____ Data provided
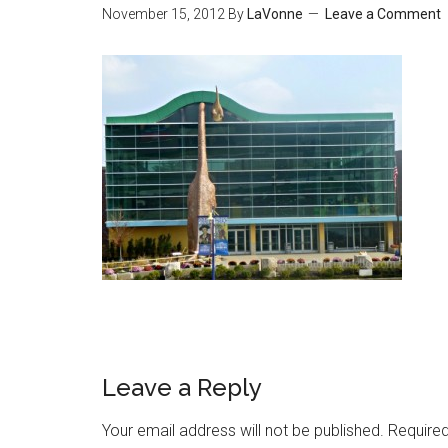
November 15, 2012
By
LaVonne
Leave a Comment
Leave a Reply
Your email address will not be published.
Required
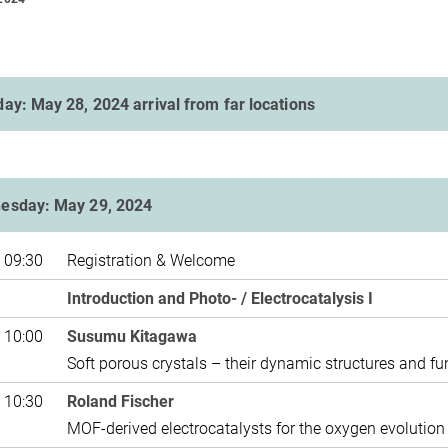
ay: May 28, 2024 arrival from far locations
esday: May 29, 2024
 09:30
Registration & Welcome
Introduction and Photo- / Electrocatalysis I
 10:00
Susumu Kitagawa
Soft porous crystals – their dynamic structures and fu
 10:30
Roland Fischer
MOF-derived electrocatalysts for the oxygen evolution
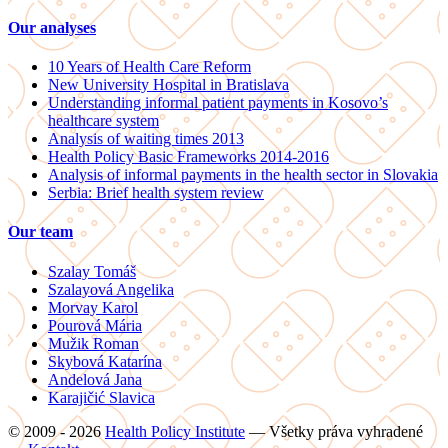
Our analyses
10 Years of Health Care Reform
New University Hospital in Bratislava
Understanding informal patient payments in Kosovo’s
healthcare system
Analysis of waiting times 2013
Health Policy Basic Frameworks 2014-2016
Analysis of informal payments in the health sector in Slovakia
Serbia: Brief health system review
Our team
Szalay Tomáš
Szalayová Angelika
Morvay Karol
Pourová Mária
Mužik Roman
Skybová Katarína
Andelová Jana
Karajičić Slavica
© 2009 - 2026
Health Policy Institute
—
Všetky práva vyhradené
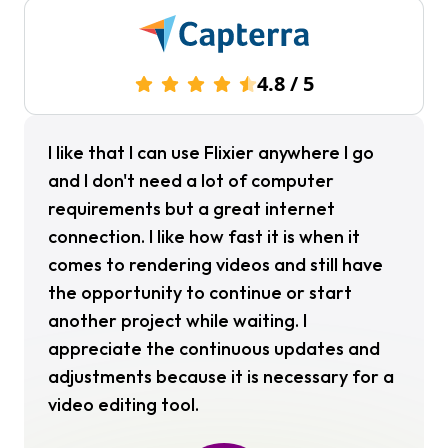
4.8
/
5
I like that I can use Flixier anywhere I go
and I don't need a lot of computer
requirements but a great internet
connection. I like how fast it is when it
comes to rendering videos and still have
the opportunity to continue or start
another project while waiting. I
appreciate the continuous updates and
adjustments because it is necessary for a
video editing tool.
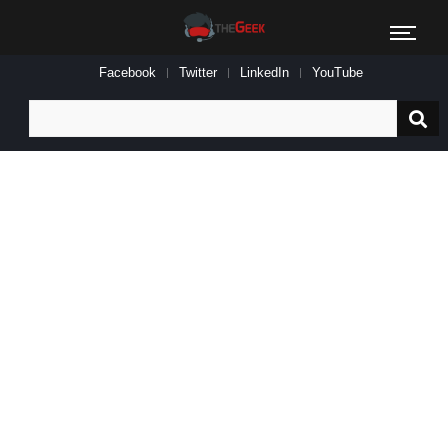
Facebook
Twitter
LinkedIn
YouTube
Search
for:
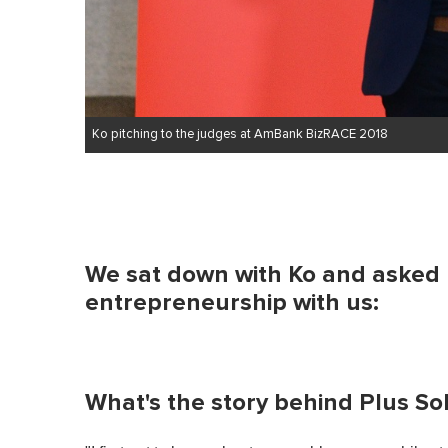
Ko pitching to the judges at AmBank BizRACE 2018
We sat down with Ko and asked h
entrepreneurship with us:
What's the story behind Plus So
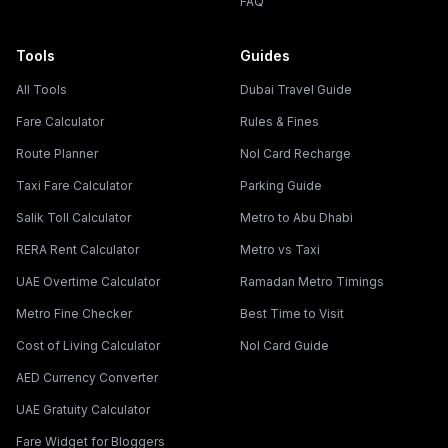
FAQ
Tools
Guides
All Tools
Dubai Travel Guide
Fare Calculator
Rules & Fines
Route Planner
Nol Card Recharge
Taxi Fare Calculator
Parking Guide
Salik Toll Calculator
Metro to Abu Dhabi
RERA Rent Calculator
Metro vs Taxi
UAE Overtime Calculator
Ramadan Metro Timings
Metro Fine Checker
Best Time to Visit
Cost of Living Calculator
Nol Card Guide
AED Currency Converter
UAE Gratuity Calculator
Fare Widget for Bloggers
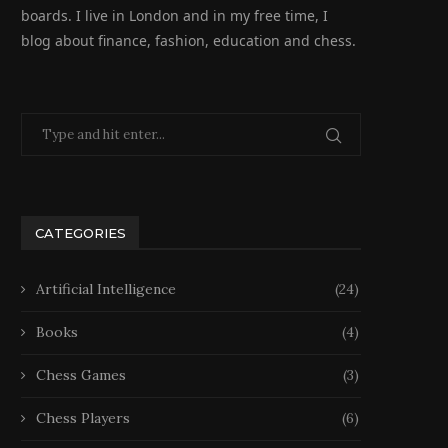
boards. I live in London and in my free time, I
blog about finance, fashion, education and chess.
CATEGORIES
Artificial Intelligence
(24)
Books
(4)
Chess Games
(3)
Chess Players
(6)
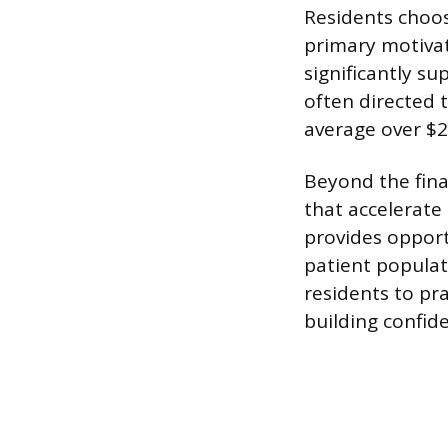
Residents choos
primary motivati
significantly s
often directed 
average over $2
Beyond the fina
that accelerate
provides opportu
patient populati
residents to pr
building confide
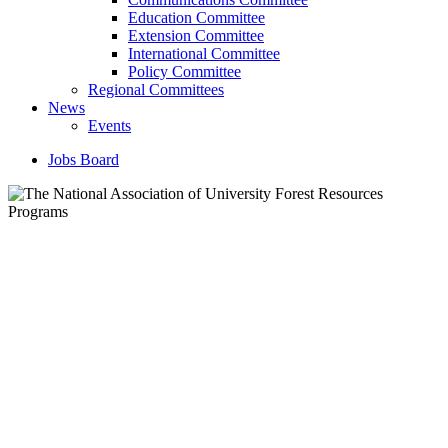
Education Committee
Extension Committee
International Committee
Policy Committee
Regional Committees
News
Events
Jobs Board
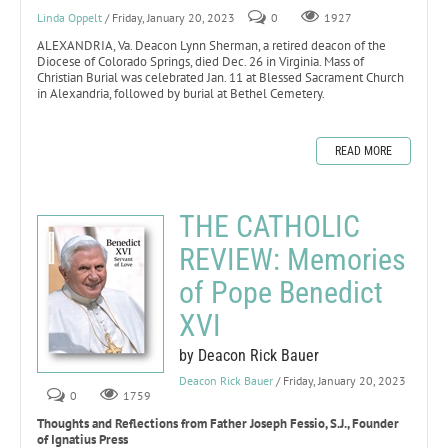
Linda Oppelt
/ Friday, January 20, 2023
0
1927
ALEXANDRIA, Va. Deacon Lynn Sherman, a retired deacon of the
Diocese of Colorado Springs, died Dec. 26 in Virginia. Mass of
Christian Burial was celebrated Jan. 11 at Blessed Sacrament Church
in Alexandria, followed by burial at Bethel Cemetery.
READ MORE
THE CATHOLIC
REVIEW: Memories
of Pope Benedict
XVI
by Deacon Rick Bauer
Deacon Rick Bauer
/ Friday, January 20, 2023
0
1759
Thoughts and Reflections from Father Joseph Fessio, S.J., Founder
of Ignatius Press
________
▶ Task brief
Please quote the text from all of the entries above word for word, line by line, and leave the pictures out of your answer.

▶ Exercise answer
November 15, 2012
By
LaVonne
Leave a Comment
Leave a Reply
Your email address will not be published.
Required
ay: May 28, 2024 arrival from far locations
esday: May 29, 2024
 09:30
Registration & Welcome
Introduction and Photo- / Electrocatalysis I
 10:00
Susumu Kitagawa
Soft porous crystals – their dynamic structures and fu
 10:30
Roland Fischer
MOF-derived electrocatalysts for the oxygen evolution
Our analyses
10 Years of Health Care Reform
New University Hospital in Bratislava
Understanding informal patient payments in Kosovo’s
healthcare system
Analysis of waiting times 2013
Health Policy Basic Frameworks 2014-2016
Analysis of informal payments in the health sector in Slovakia
Serbia: Brief health system review
Our team
Szalay Tomáš
Szalayová Angelika
Morvay Karol
Pourová Mária
Mužik Roman
Skybová Katarína
Andelová Jana
Karajičić Slavica
© 2009 - 2026
Health Policy Institute
—
Všetky práva vyhradené
4.8
/
5
I like that I can use Flixier anywhere I go
and I don't need a lot of computer
requirements but a great internet
connection. I like how fast it is when it
comes to rendering videos and still have
the opportunity to continue or start
another project while waiting. I
appreciate the continuous updates and
adjustments because it is necessary for a
video editing tool.
Facebook
Twitter
LinkedIn
YouTube
Search
for:
Ko pitching to the judges at AmBank BizRACE 2018
We sat down with Ko and asked h
entrepreneurship with us:
What's the story behind Plus So
FAQ
Tools
Guides
All Tools
Dubai Travel Guide
Fare Calculator
Rules & Fines
Route Planner
Nol Card Recharge
Taxi Fare Calculator
Parking Guide
Salik Toll Calculator
Metro to Abu Dhabi
RERA Rent Calculator
Metro vs Taxi
UAE Overtime Calculator
Ramadan Metro Timings
Metro Fine Checker
Best Time to Visit
Cost of Living Calculator
Nol Card Guide
AED Currency Converter
UAE Gratuity Calculator
Fare Widget for Bloggers
boards. I live in London and in my free time, I
blog about finance, fashion, education and chess.
CATEGORIES
Artificial Intelligence
(24)
Books
(4)
Chess Games
(3)
Chess Players
(6)
Residents choos
primary motivati
significantly s
often directed 
average over $2
Beyond the fina
that accelerate
provides opportu
patient populati
residents to pr
building confide
Education Committee
Extension Committee
International Committee
Policy Committee
Regional Committees
News
Events
Jobs Board
Linda Oppelt
/ Friday, January 20, 2023
0
1927
ALEXANDRIA, Va. Deacon Lynn Sherman, a retired deacon of the
Diocese of Colorado Springs, died Dec. 26 in Virginia. Mass of
Christian Burial was celebrated Jan. 11 at Blessed Sacrament Church
in Alexandria, followed by burial at Bethel Cemetery.
READ MORE
THE CATHOLIC
REVIEW: Memories
of Pope Benedict
XVI
by Deacon Rick Bauer
Deacon Rick Bauer
/ Friday, January 20, 2023
0
1759
Thoughts and Reflections from Father Joseph Fessio, S.J., Founder
of Ignatius Press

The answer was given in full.